A childhood love of adventure eventually led the Belgian Jesuit priest Father Pierre-Jean De Smet to become a missionary to the Indians of the Rocky Mountains. He traveled throughout the northern Rockies, along the way celebrating the first Catholic Mass in what’s now Wyoming on July 5, 1840, during the Green River Rendezvous. In 1851, members of his party named Lake De Smet for him as they traveled from the Missouri River in present Montana to assist in treaty negotiations with the plains tribes near Fort Laramie.

Fort Fetterman was established by the U.S. Army on the North Platte River near present Douglas, Wyo. in 1867. It served as a staging point for Gen. George Crook’s three campaigns against Cheyenne and Lakota Sioux Indians in 1876, near the end of the Indian Wars. The Army abandoned the post in 1882, and the settlement finally closed down a few years later when the railroad arrived at Douglas, seven miles to the south.

Delegates to Wyoming’s Constitutional Convention had to work quickly in 1889 to get a constitution adopted while Congress was still in session. Still, they managed to adopt some innovative ideas, especially in water law. The biggest stumbling block to statehood, in Congressional debate the following year turned out to be whether Wyoming had enough people. It was a close call.

The Greybull Hotel, built in 1916, was the first and largest of its kind in downtown Greybull, Wyo., to be constructed with brick and concrete. Its main commercial space has served as a bank, a clothing store and a bar; during Prohibition there was a speakeasy in the basement. The hotel’s location--at the corner of Greybull Avenue and Sixth Street and at the intersection of Wyoming Highway 14 and Wyoming Highway 16/20—was of primary importance in the early days and remains so today.

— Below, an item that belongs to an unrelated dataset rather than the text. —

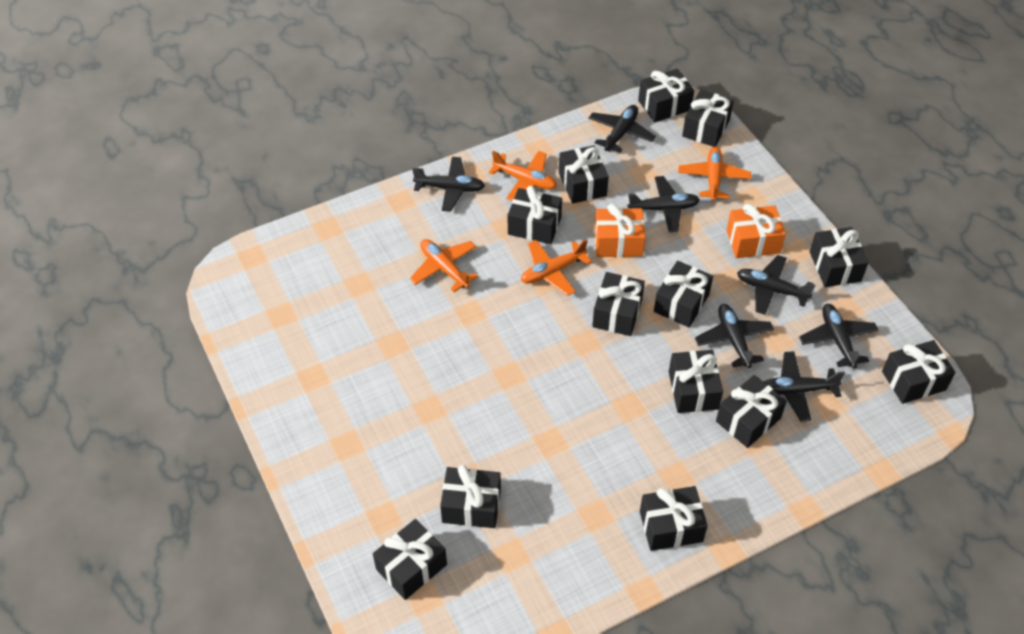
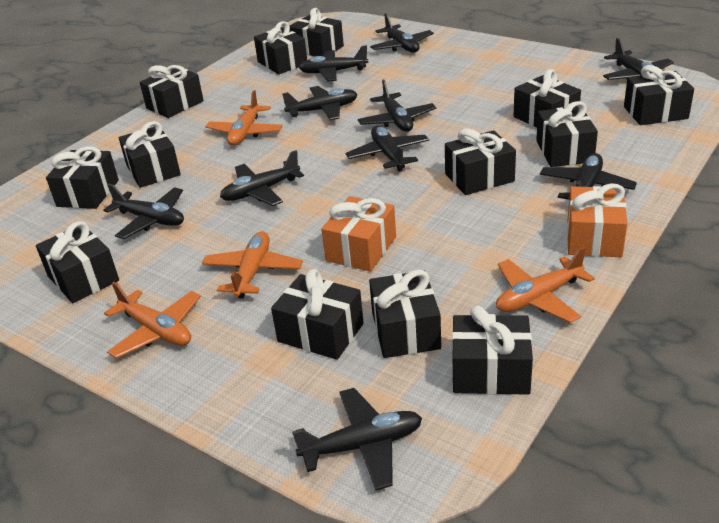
black plane: 7 -> 10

In 1869, Fort Fred Steele was built by the U.S. Army to protect workers on the advancing transcontinental railroad at the spot where the rails crossed the North Platte River. The fort was closed in 1886, and the site, containing foundations of the original buildings, was much later acquired by the state.

Tom Horn, stock detective and hired killer, was hanged in Cheyenne in 1903 for a crime he probably did not commit. He remains controversial because of lingering questions about his guilt and the nature of the trial. Horn’s death remains important as it shows the power of Wyoming’s cattle barons, once substantial, beginning at last to wane.

Fort Laramie began as a fur-trade post in 1834 near the confluence of the Laramie and North Platte rivers. Soon it changed into a post for the trade in buffalo robes, and for supplying emigrants bound west on the Oregon/California/Mormon Trail. In 1849 the post was purchased by the U.S. Army, and became an important supply, logistics and communications center for the Indian Wars campaigns of the next four decades. In recent decades the post has been carefully restored, and today is a National Historic Site.

Cantonment Reno, at the Powder River Crossing of the Bozeman Trail in present Johnson County, was renamed Fort McKinney after the death of Lt. J.A. McKinney in 1876. That site was abandoned in 1878, and the fort’s name moved with the troops to a new site west of present Buffalo, Wyo. The fort closed in 1894, and in 1903 the site was taken over by the Veterans’ Home of Wyoming, which remains in operation there today.

Toomey’s Mills in Newcastle, Wyo., began operations as Newcastle Milling Company and Electrical Light Plant in 1905, producing flour by day and generating electricity at night. In 1919, D. J. Toomey purchased the business and it remained in the family until 1965. In 1974, new owners converted it into a restaurant, the Old Mill Inn. In 1995, current owners, Doug and Larita Brown bought the property, which is listed in the National Register of Historic Places, in 1995.